Synthetic Biologics, a developer of novel anti-infective biologic and drug candidates targeting specific pathogens that cause serious infections and diseases, and Enterome Bioscience, a developer of innovative disease management solutions based on a deep understanding of the gut microbiome, have entered into an agreement to conduct metagenomic research on the effects of beta-lactam antibiotics on the gastrointestinal microflora (microbiome) of human patients.
A clinical microbiome study of approximately 100 patients is expected to begin next month. Research findings should provide important insights as Synthetic Biologics advances the development of SYN-004, which is intended to protect the gut microbiome from the effects of intravenous (IV) beta-lactam antibiotics, and in particular to prevent C. difficile (C. diff) infections. Phase Ia and Ib clinical trials of Synthetic Biologics' SYN-004 are scheduled to begin later this year.
The Enterome microbiome study, scheduled for completion in the second half of 2014, is expected to provide a better understanding of the harmful effects of beta-lactam antibiotics on the gut bacterial community.

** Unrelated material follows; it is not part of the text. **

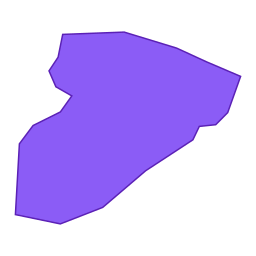 an SVG outline of Budaka
{"feature_id": "UGA-5594", "entity_name": "Budaka", "entity_type": "County", "adm_level": 1, "iso_a3": "UGA", "parent_name": "Uganda", "parent_adm1": "", "projection": "orthographic", "projection_center": [33.979, 1.049], "detail": "fine", "context": "isolated", "style": "filled", "palette": "violet", "viewbox_px": 256, "rotation_deg": 0, "n_neighbors": 0, "source": "natural_earth", "source_scale": "10m", "svg_char_len": 364}
<svg xmlns="http://www.w3.org/2000/svg" viewBox="0 0 256 256"><path d="M240.6,76.4L227.7,112.6L215.7,124.7L199.3,126.4L192.9,139.8L145.7,170.7L102.7,207.4L60.3,223.9L15.4,214.6L19.4,143.8L33.1,125.5L60.4,111.9L71.8,95.9L55.9,86.8L49.0,70.9L58.1,57.2L62.7,34.4L124.2,32.1L176.6,48.1L206.2,61.7L240.6,76.4Z" fill="#8b5cf6" stroke="#5b21b6" stroke-width="1.5"/></svg>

The goal is to establish a "fingerprint" of the damage caused by beta-lactam antibiotics, thus yielding a panel of bacterial biomarkers that can be leveraged for diagnostic purposes. This novel study should clearly define the impact of beta-lactam antibiotics on the natural bacterial diversity of the gut microbiome. Changes in the gut microbiome have been related to multiple diseases, including C. diff infections, antibiotic-associated diarrhea, obesity, diabetes and other metabolic diseases. This study will utilize Enterome's state-of-the-art shotgun metagenomic sequencing technology to profile the human gut microbiome.
Synthetic Biologics' lead anti-infective product candidate, SYN-004, is the first therapy designed to neutralize IV antibiotics in the gut, and is intended to protect and maintain the balance of bacterial flora in the gastrointestinal tract, to prevent the devastating effects of C. diff. The U.S. Centers for Disease Control and Prevention (CDC) has classified C. diff as an "urgent public health threat," surpassing Methicillin-resistant Staphylococcus aureus (MRSA) as the number one hospital-acquired infection in the U.S. C. diff is a multidrug-resistant bacterium that infects 1.1 million U.S. patients annually. In the U.S., patients with C. diff are hospitalized an estimated 3.6 to seven extra days, costing more than $8.2 billion.
“It is clear that new diagnostic solutions are needed to properly address the growing problem of antibiotic-induced dysbiosis and associated hospital-acquired bacterial infections," said Pierre Belichard, CEO of Enterome. "Tailoring the use of anti-infective treatments based on microbiome profiling is beginning to show great promise as a way to address the management of infectious diseases."